Closed jonfroehlich closed 2 years ago
Mostly just because it's a little bit easier and less error prone on my end when running the queries. And if I make a mistake while getting the data together, I only make a mistake in one place instead of needing to start over with all of them. And I figure it isn't difficult to automate in the code.
Ok, I will write a join on my side then... feels cleaner to have everything on one output file, but I get your constraints!
@jonfroehlich I actually ended up writing a bash script yesterday that will run a query in every city and (optionally) merge the contents into a single file (with the city as a column in the CSVs). I run queries in for every city frequently enough that writing a bash script to make it easier (and less error prone) seemed like a good use of time. And I figured that I could add some bells and whistles (like merging output into one file) while I was at it. Hopefully I can upload fresh data today.
Nice.

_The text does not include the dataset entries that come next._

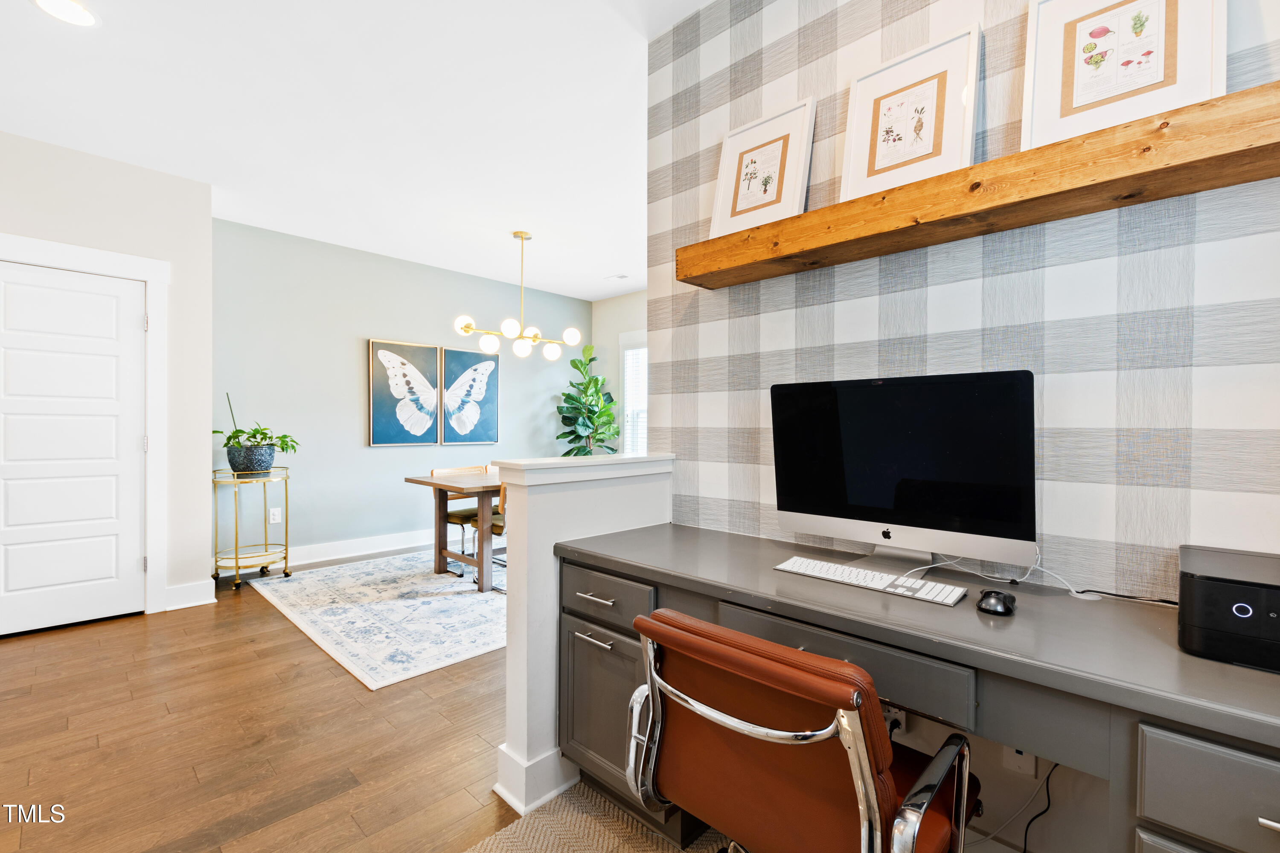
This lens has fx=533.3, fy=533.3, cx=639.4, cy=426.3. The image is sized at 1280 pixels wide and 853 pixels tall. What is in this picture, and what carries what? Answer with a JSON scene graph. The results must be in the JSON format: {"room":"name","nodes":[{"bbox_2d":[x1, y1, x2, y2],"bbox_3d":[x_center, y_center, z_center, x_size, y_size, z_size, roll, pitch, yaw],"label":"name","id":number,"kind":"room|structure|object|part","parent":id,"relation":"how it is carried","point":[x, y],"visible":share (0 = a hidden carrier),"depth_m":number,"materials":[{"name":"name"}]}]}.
{"room":"office","nodes":[
{"label":"office","id":0,"kind":"room"},
{"bbox_2d":[0,127,214,627],"bbox_3d":[-4.122,-0.208,2.215,0.183,2.732,3.690,1,1,44],"label":"left wall","id":1,"kind":"structure","parent":0,"point":[123,197],"depth_m":3.32,"materials":[{"name":"white paint"}]},
{"bbox_2d":[0,258,148,636],"bbox_3d":[-3.312,0.124,2.976,0.096,2.035,0.842,1,1,44],"label":"door","id":2,"kind":"structure","parent":1,"relation":"in","point":[134,322],"depth_m":3.06,"materials":[{"name":"white paint"}]},
{"bbox_2d":[0,232,171,620],"bbox_3d":[-3.313,0.066,2.982,0.145,2.170,1.017,1,1,44],"label":"door frame","id":3,"kind":"structure","parent":1,"relation":"attached to","point":[154,279],"depth_m":3.25,"materials":[{"name":"white paint"}]},
{"bbox_2d":[163,578,216,611],"bbox_3d":[-2.908,1.084,3.413,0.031,0.139,0.304,1,1,44],"label":"baseboard","id":4,"kind":"structure","parent":1,"relation":"attached to","point":[199,603],"depth_m":3.41,"materials":[{"name":"white paint"}]},
{"bbox_2d":[0,552,541,852],"bbox_3d":[-0.749,1.199,2.726,6.056,0.089,8.107,1,1,44],"label":"floor","id":5,"kind":"structure","parent":0,"point":[266,615],"depth_m":1.96,"materials":[{"name":"brown wood"}]},
{"bbox_2d":[212,466,292,591],"bbox_3d":[-2.869,0.740,3.955,0.469,0.822,0.487,1,1,44],"label":"plant stand","id":6,"kind":"object","parent":5,"relation":"on","point":[236,558],"visible":0.9,"depth_m":3.88,"materials":[{"name":"gold metal"}]},
{"bbox_2d":[225,444,274,474],"bbox_3d":[-2.835,0.248,3.903,0.284,0.189,0.288,1,1,44],"label":"plant pot","id":7,"kind":"object","parent":6,"relation":"on","point":[236,451],"visible":0.91,"depth_m":3.80,"materials":[{"name":"grey ceramic"}]},
{"bbox_2d":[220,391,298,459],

Thanks!
@jonfroehlich this has now been done!
Oops, I think we misunderstood each other on this one. I didn't have a problem with individual files for each city but questioned why each city had two files: i.e., one city-stats.csv
file and one city-interaction-stavs.csv
file.
I'm fine with keeping files separated per city if that's easiest on your end (indeed, this is what my framework currently expects, so it's barfing now on the new format would amalgamates everything into two single files with a city column).

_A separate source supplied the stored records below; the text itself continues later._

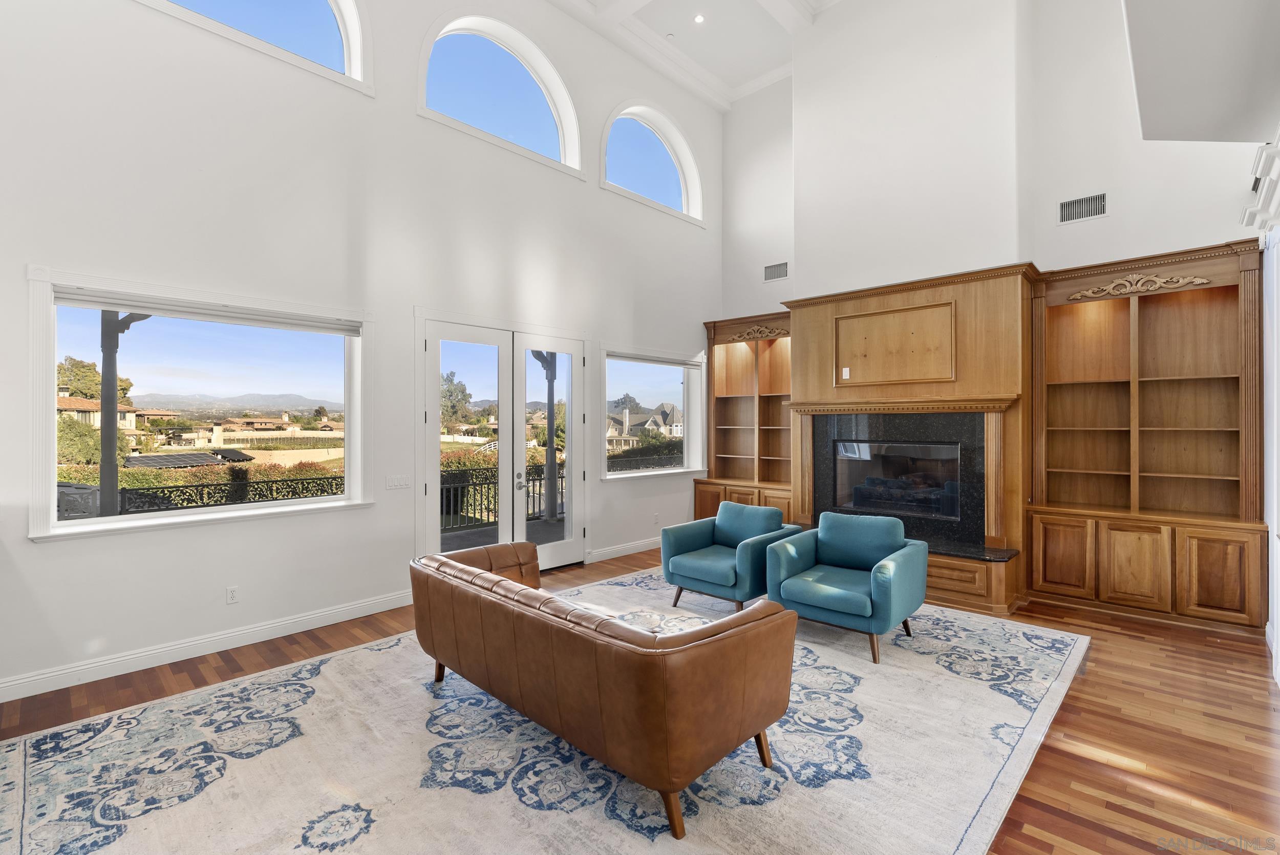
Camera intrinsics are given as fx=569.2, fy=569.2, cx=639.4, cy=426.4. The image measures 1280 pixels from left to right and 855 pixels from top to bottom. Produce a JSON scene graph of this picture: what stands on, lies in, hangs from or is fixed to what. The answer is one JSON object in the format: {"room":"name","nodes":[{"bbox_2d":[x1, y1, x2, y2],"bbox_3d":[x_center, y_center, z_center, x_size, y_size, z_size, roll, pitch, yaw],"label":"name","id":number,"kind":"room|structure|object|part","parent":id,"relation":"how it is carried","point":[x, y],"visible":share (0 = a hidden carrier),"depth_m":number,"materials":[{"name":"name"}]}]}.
{"room":"living room","nodes":[
{"label":"living room","id":0,"kind":"room"},
{"bbox_2d":[0,0,720,710],"bbox_3d":[-1.724,-1.403,5.264,0.211,5.777,8.403,0,0,44],"label":"left wall","id":1,"kind":"structure","parent":0,"point":[46,557],"depth_m":4.19,"materials":[{"name":"white paint"}]},
{"bbox_2d":[27,268,373,541],"bbox_3d":[-2.914,-0.123,4.084,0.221,1.605,1.875,0,0,44],"label":"large window","id":2,"kind":"structure","parent":1,"relation":"in","point":[54,355],"depth_m":3.93,"materials":[{"name":"glass"}]},
{"bbox_2d":[53,287,361,335],"bbox_3d":[-2.822,-0.766,3.912,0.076,0.093,1.541,0,0,44],"label":"roller blind","id":3,"kind":"object","parent":2,"relation":"attached to","point":[131,305],"visible":0.98,"depth_m":3.77,"materials":[{"name":"white fabric"}]},
{"bbox_2d":[0,589,416,702],"bbox_3d":[-3.076,1.438,3.568,0.018,0.126,3.630,0,0,44],"label":"baseboard","id":4,"kind":"structure","parent":1,"relation":"attached to","point":[1,701],"depth_m":3.67,"materials":[{"name":"white paint"}]},
{"bbox_2d":[225,585,239,603],"bbox_3d":[-2.805,1.159,3.918,0.009,0.116,0.070,0,0,44],"label":"wall socket","id":5,"kind":"object","parent":1,"relation":"attached to","point":[231,592],"visible":0.98,"depth_m":3.91,"materials":[{"name":"white plastic"}]},
{"bbox_2d":[137,0,374,92],"bbox_3d":[-2.812,-3.277,3.969,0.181,1.230,1.825,0,0,44],"label":"arched window","id":6,"kind":"structure","parent":1,"relation":"in","point":[344,36],"depth_m":4.38,"materials":[{"name":"glass"}]},
{"bbox_2d":[386,474,410,489],"bbox_3d":[-2.024,0.463,4.768,0.016,0.113,0.186,0,0,44],"label":"light switch","id":7,"kind":"object","parent":1,"relation":"attached to","point":[402,482],"visible":0.98,"depth_m":4.76,"materials":[{"name":"white plastic"}]},
{"bbox_2d":[418,14,582,175],"bbox_3d":[-1.334,-3.250,5.600,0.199,1.295,1.857,0,0,44],"label":"arched window","id":8,"kind":"structure","parent":1,"relation":"in","point":[559,128],"depth_m":5.62,"materials":[{"name":"glass"}]},
{"bbox_2d":[419,315,590,572],"bbox_3d":[-1.289,0.290,5.771,0.185,2.439,1.940,0,0,44],"label":"french door","id":9,"kind":"structure","parent":1,"relation":"in","point":[434,427],"depth_m":5.72,"materials":[{"name":"white glass"}]},
{"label":"door handle","id":10,"kind":"part","parent":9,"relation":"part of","materials":[{"name":"silver metal"}]},
{"bbox_2d":[586,536,662,562],"bbox_3d":[0.311,1.427,7.128,0.019,0.123,2.750,0,0,44],"label":"baseboard","id":11,"kind":"structure","parent":1,"relation":"attached to","point":[632,552],"depth_m":6.59,"materials":[{"name":"white paint"}]},
{"bbox_2d":[599,102,702,224],"bbox_3d":[0.142,-3.196,7.000,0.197,1.292,1.833,0,0,44],"label":"arched window","id":12,"kind":"structure","parent":1,"relation":"in","point":[682,185],"depth_m":7.03,"materials":[{"name":"glass"}]},
{"bbox_2d":[599,344,706,479],"bbox_3d":[0.197,-0.161,7.234,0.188,1.590,1.953,0,0,44],"label":"small window","id":13,"kind":"structure","parent":1,"relation":"in","point":[612,477],"depth_m":7.29,"materials":[{"name":"glass"}]},
{"bbox_2d":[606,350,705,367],"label":"window blind","id":14,"kind":"object","parent":13,"relation":"attached to","point":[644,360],"visible":0.97,"depth_m":7.01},
{"bbox_2d":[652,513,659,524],"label":"wall socket","id":15,"kind":"object","parent":1,"relation":"attached to","point":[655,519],"visible":0.99,"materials":[{"name":"white plastic"}]},
{"bbox_2d":[0,545,1279,854],"bbox_3d":[0.351,1.553,2.762,6.860,0.116,8.768,0,0,44],"label":"floor","id":16,"kind":"structure","parent":0,"point":[1101,652],"depth_m":2.90,"materials":[{"name":"brown wood"}]},
{"bbox_2d":[0,567,1091,854],"bbox_3d":[0.029,1.486,3.289,3.889,0.014,5.223,0,0,44],"label":"area rug","id":17,"kind":"object","parent":16,"relation":"on","point":[332,661],"visible":0.88,"depth_m":2.52,"materials":[{"name":"carpet"}]},
{"bbox_2d":[409,538,799,839],"bbox_3d":[-0.331,1.116,3.007,2.297,0.742,0.943,0,0,44],"label":"leather sofa","id":18,"kind":"object","parent":17,"relation":"on","point":[687,753],"visible":0.99,"depth_m":2.29,"materials":[{"name":"brown leather"}]},
{"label":"sofa leg","id":19,"kind":"part","parent":18,"relation":"part of","materials":[{"name":"brown wood"}]},
{"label":"sofa leg","id":20,"kind":"part","parent":18,"relation":"part of","materials":[{"name":"brown wood"}]},
{"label":"sofa leg","id":21,"kind":"part","parent":18,"relation":"part of","materials":[{"name":"brown wood"}]},
{"bbox_2d":[660,501,799,612],"bbox_3d":[0.766,1.079,4.829,0.870,0.810,0.881,0,0,44],"label":"teal armchair","id":22,"kind":"object","parent":17,"relation":"on","point":[697,544],"visible":0.95,"depth_m":4.67,"materials":[{"name":"teal fabric"}]},
{"bbox_2d":[764,510,928,663],"bbox_3d":[1.484,1.077,4.082,0.893,0.822,0.896,0,0,44],"label":"armchair","id":23,"kind":"object","parent":17,"relation":"on","point":[875,577],"visible":0.99,"depth_m":3.94,"materials":[{"name":"teal fabric"}]},
{"bbox_2d":[693,311,793,521],"bbox_3d":[1.471,0.040,7.339,1.450,2.945,0.618,0,0,44],"label":"built-in bookcase","id":24,"kind":"object","parent":16,"relation":"on","point":[740,397],"visible":0.61,"depth_m":7.47,"materials":[{"name":"brown wood"}]},
{"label":"cabinet door","id":25,"kind":"part","parent":24,"relation":"part of","materials":[{"name":"brown wood"}]},
{"bbox_2d":[1030,237,1266,634],"bbox_3d":[4.068,0.059,4.645,1.451,2.904,0.518,0,0,44],"label":"built-in bookcase","id":26,"kind":"object","parent":16,"relation":"on","point":[1056,310],"visible":0.96,"depth_m":4.64,"materials":[{"name":"brown wood"}]},
{"bbox_3d":[3.462,1.086,4.715,0.417,0.621,0.080,0,0,44],"label":"cabinet door","id":27,"kind":"part","parent":26,"relation":"part of","materials":[{"name":"brown wood"}]},
{"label":"cabinet door","id":28,"kind":"part","parent":26,"relation":"part of","materials":[{"name":"brown wood"}]},
{"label":"cabinet door","id":29,"kind":"part","parent":26,"relation":"part of","materials":[{"name":"brown wood"}]},
{"bbox_2d":[548,0,838,109],"bbox_3d":[0.706,-4.539,3.387,6.336,0.187,8.325,0,0,44],"label":"ceiling","id":30,"kind":"structure","parent":0,"point":[640,6],"depth_m":6.63,"materials":[{"name":"white paint"}]},
{"bbox_2d":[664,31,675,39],"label":"smoke detector","id":31,"kind":"object","parent":30,"relation":"attached to","point":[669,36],"visible":0.98,"depth_m":6.62,"materials":[{"name":"white"}]},
{"bbox_2d":[692,12,705,23],"bbox_3d":[0.670,-4.591,6.405,0.133,0.022,0.133,0,0,44],"label":"recessed light","id":32,"kind":"object","parent":30,"relation":"in","point":[700,18],"visible":0.98,"depth_m":6.40,"materials":[{"name":"white"}]},
{"bbox_2d":[714,0,1271,313],"bbox_3d":[3.281,-1.605,5.836,6.040,6.449,0.337,0,0,44],"label":"back wall","id":33,"kind":"structure","parent":0,"point":[1115,218],"depth_m":5.56,"materials":[{"name":"white paint"}]},
{"bbox_2d":[763,260,788,281],"bbox_3d":[1.707,-1.937,7.094,0.361,0.206,0.015,0,0,44],"label":"air vent","id":34,"kind":"object","parent":33,"relation":"attached to","point":[770,275],"visible":0.99,"depth_m":7.10,"materials":[{"name":"metal"}]},
{"bbox_2d":[777,266,1038,615],"bbox_3d":[2.434,0.096,5.622,2.258,2.878,0.803,0,0,44],"label":"fireplace surround","id":35,"kind":"object","parent":33,"relation":"attached to","point":[862,300],"visible":0.7,"depth_m":5.38,"materials":[{"name":"brown wood"}]},
{"bbox_2d":[840,366,850,379],"bbox_3d":[2.023,-0.522,5.595,0.072,0.115,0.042,0,0,44],"label":"wall socket","id":36,"kind":"object","parent":35,"relation":"attached to","point":[848,375],"visible":0.98,"depth_m":5.59,"materials":[{"name":"white plastic"}]},
{"bbox_2d":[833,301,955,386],"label":"wood panel","id":37,"kind":"object","parent":35,"relation":"attached to","point":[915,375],"visible":0.99,"depth_m":5.51,"materials":[{"name":"brown wood"}]},
{"bbox_2d":[832,437,963,521],"bbox_3d":[2.599,0.520,5.660,1.172,0.734,0.325,0,0,44],"label":"fireplace insert","id":38,"kind":"object","parent":35,"relation":"in","point":[915,449],"visible":0.89,"depth_m":5.59,"materials":[{"name":"black glass"}]},
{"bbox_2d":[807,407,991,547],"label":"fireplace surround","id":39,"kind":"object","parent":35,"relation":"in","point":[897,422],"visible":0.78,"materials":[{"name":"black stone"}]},
{"bbox_2d":[1058,191,1107,222],"bbox_3d":[3.864,-1.908,4.960,0.345,0.219,0.018,0,0,44],"label":"air vent","id":40,"kind":"object","parent":33,"relation":"attached to","point":[1088,213],"visible":0.99,"depth_m":4.96,"materials":[{"name":"metal"}]},
{"bbox_2d":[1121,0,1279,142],"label":"ceiling soffit","id":41,"kind":"object","parent":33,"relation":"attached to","point":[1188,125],"visible":0.98,"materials":[{"name":"white paint"}]},
{"bbox_2d":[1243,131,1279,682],"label":"right wall","id":42,"kind":"structure","parent":0,"point":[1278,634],"depth_m":3.46,"materials":[{"name":"white paint"}]},
{"bbox_2d":[1240,132,1279,235],"bbox_3d":[3.118,-1.336,2.700,0.236,0.255,2.660,0,0,44],"label":"crown molding","id":43,"kind":"structure","parent":42,"relation":"attached to","point":[1278,163],"depth_m":3.24,"materials":[{"name":"white paint"}]},
{"label":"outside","id":44,"kind":"structure","parent":0,"visible":0},
{"bbox_2d":[57,394,146,430],"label":"house","id":45,"kind":"structure","parent":44,"point":[91,414],"materials":[{"name":"beige paint"}]},
{"bbox_2d":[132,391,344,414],"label":"mountains","id":46,"kind":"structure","parent":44,"point":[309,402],"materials":[{"name":"grey"}]},
{"bbox_2d":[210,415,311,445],"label":"house","id":47,"kind":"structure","parent":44,"point":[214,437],"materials":[{"name":"beige paint"}]},
{"bbox_2d":[534,351,559,519],"bbox_3d":[-1.495,0.098,9.332,0.386,2.807,0.404,0,0,44],"label":"porch post","id":48,"kind":"structure","parent":44,"point":[549,389],"depth_m":9.27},
{"bbox_2d":[607,401,683,441],"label":"house","id":49,"kind":"structure","parent":44,"point":[669,412],"materials":[{"name":"paint"}]},
{"label":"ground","id":50,"kind":"structure","parent":44,"visible":0},
{"bbox_2d":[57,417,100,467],"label":"bush","id":51,"kind":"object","parent":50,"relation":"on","point":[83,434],"visible":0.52,"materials":[{"name":"green plant"}]},
{"bbox_2d":[55,356,132,404],"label":"tree","id":52,"kind":"object","parent":50,"relation":"on","point":[126,389],"visible":0.36,"materials":[{"name":"green plant"}]},
{"bbox_2d":[97,310,146,516],"bbox_3d":[-5.338,0.122,5.792,0.358,3.096,0.426,0,0,44],"label":"porch post","id":53,"kind":"object","parent":50,"relation":"on","point":[104,357],"visible":0.55,"depth_m":5.75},
{"bbox_2d":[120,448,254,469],"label":"solar panels","id":54,"kind":"object","parent":50,"relation":"on","point":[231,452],"visible":0.49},
{"bbox_2d":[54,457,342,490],"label":"hedge","id":55,"kind":"object","parent":50,"relation":"on","point":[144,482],"visible":0.27,"depth_m":11.37,"materials":[{"name":"green plant"}]},
{"bbox_2d":[59,472,349,517],"bbox_3d":[-5.371,1.083,6.443,0.094,0.923,5.358,0,0,44],"label":"metal fence","id":56,"kind":"object","parent":50,"relation":"on","point":[121,492],"visible":0.43,"depth_m":6.67,"materials":[{"name":"black metal"}]},
{"bbox_2d":[440,370,472,428],"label":"tree","id":57,"kind":"object","parent":50,"relation":"on","point":[462,389],"visible":0.54,"materials":[{"name":"green plant"}]},
{"bbox_2d":[438,464,566,528],"bbox_3d":[-2.335,1.070,8.658,0.088,0.909,5.659,0,0,44],"label":"metal railing","id":58,"kind":"object","parent":50,"relation":"on","point":[474,484],"visible":0.41,"depth_m":8.60,"materials":[{"name":"black metal"}]},
{"bbox_2d":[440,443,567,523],"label":"hedge","id":59,"kind":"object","parent":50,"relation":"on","point":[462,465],"visible":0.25,"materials":[{"name":"green plant"}]},
{"bbox_2d":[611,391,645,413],"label":"tree","id":60,"kind":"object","parent":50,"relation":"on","point":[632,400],"visible":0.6,"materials":[{"name":"green plant"}]},
{"bbox_2d":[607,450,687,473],"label":"iron fence","id":61,"kind":"object","parent":50,"relation":"on","point":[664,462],"visible":0.39,"depth_m":11.00,"materials":[{"name":"black metal"}]}
]}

I can also update my parsers to handle one city-stats.csv
file and one city-interaction-stavs.csv
file (I have not yet written my file ingestor pipeline to work with the interaction file yet, so no code is lost in figuring this out now). Just let me know.
wow, sorry I really just misread what you had said multiple times, my bad!! Yes I have the query that uses the "interactions" tables separate from the query that does everything else, and I think it's best that it stays that way and that you write the join to combine them yourself.
The reason that they're separated is that any time I write a query that touches the interactions tables, it ends up taking just as long (if not longer) than the other query that returns something like 100 columns. Keeping them separate makes it A LOT easier to test out new columns when I add them, to debug, etc.
No worries. Makes sense. Thanks!
Ask @misaugstad why we have two separate data files for every city? Both files have a column for a user id, so shouldn't they be combined?